WASHINGTON - Insurance companies are soon to find enforcement actions against them aired for all to see. The Securities and Exchange Commission is working on cases in which insurers made special arrangements for market timing, according to Ari Gabinet, district administrator of the SEC's Philadelphia District Office. "You may expect to see more cases rising up," he told attendees at the Regulatory Affairs Conference sponsored by the National Association of Variable Annuities.
One case Gabinet is familiar with involves an insurance company that, in addition to offering its policy to hedge funds to use as a market-timing vehicle, cut a revenue-sharing deal with the fund families managing the underlying funds. "The funds agreed to split a piece of the advisory fee [for those assets], making it doubly lucrative for the insurers," Gabinet said.
He also is looking at a case in which the carrier allowed market timing in its own proprietary sub-accounts, considered especially egregious because it harms investors in sub-accounts within the same corporate family. Problems are not limited to market timing, Gabinet said.
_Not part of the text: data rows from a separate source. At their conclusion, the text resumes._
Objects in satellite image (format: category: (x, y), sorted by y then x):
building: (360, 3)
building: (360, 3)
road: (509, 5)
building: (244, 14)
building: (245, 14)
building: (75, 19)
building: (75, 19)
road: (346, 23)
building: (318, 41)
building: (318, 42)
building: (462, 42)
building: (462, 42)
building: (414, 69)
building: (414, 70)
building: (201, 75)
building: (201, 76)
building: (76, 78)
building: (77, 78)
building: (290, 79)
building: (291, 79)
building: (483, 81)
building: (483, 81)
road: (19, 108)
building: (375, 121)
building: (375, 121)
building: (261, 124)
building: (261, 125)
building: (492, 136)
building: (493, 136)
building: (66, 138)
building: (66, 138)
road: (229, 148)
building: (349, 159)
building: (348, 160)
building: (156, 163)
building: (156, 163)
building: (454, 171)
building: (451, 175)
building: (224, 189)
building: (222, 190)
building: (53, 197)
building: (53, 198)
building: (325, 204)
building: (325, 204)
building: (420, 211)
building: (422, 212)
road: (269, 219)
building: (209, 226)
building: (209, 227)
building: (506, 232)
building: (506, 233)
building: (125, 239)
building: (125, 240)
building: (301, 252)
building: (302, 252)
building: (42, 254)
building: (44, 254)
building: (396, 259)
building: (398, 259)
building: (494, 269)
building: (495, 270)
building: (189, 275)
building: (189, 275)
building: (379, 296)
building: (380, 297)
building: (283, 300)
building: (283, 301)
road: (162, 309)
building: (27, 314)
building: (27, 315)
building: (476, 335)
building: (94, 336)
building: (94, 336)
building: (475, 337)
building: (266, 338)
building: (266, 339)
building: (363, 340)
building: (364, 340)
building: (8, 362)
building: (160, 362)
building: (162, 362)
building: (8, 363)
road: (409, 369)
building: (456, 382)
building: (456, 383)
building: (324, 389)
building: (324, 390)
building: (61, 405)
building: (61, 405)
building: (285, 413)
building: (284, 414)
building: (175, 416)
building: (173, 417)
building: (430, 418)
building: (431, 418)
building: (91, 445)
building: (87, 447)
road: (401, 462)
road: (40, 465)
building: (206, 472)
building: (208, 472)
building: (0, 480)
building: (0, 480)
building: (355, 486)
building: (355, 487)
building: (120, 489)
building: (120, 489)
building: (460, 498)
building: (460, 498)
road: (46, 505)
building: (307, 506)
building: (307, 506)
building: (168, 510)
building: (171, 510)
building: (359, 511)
Late trading also plays a role in one of the three cases he is examining.
While carriers have not been involved in these activities across the board, there is ample evidence that these are not isolated incidents, he said. "Not every [insurance] company is tainted, but there are enough so there are those of us who think it is a widespread problem that needs to be looked at," Gabinet said.
Gabinet recommended that insurers proactively take care of the problem now.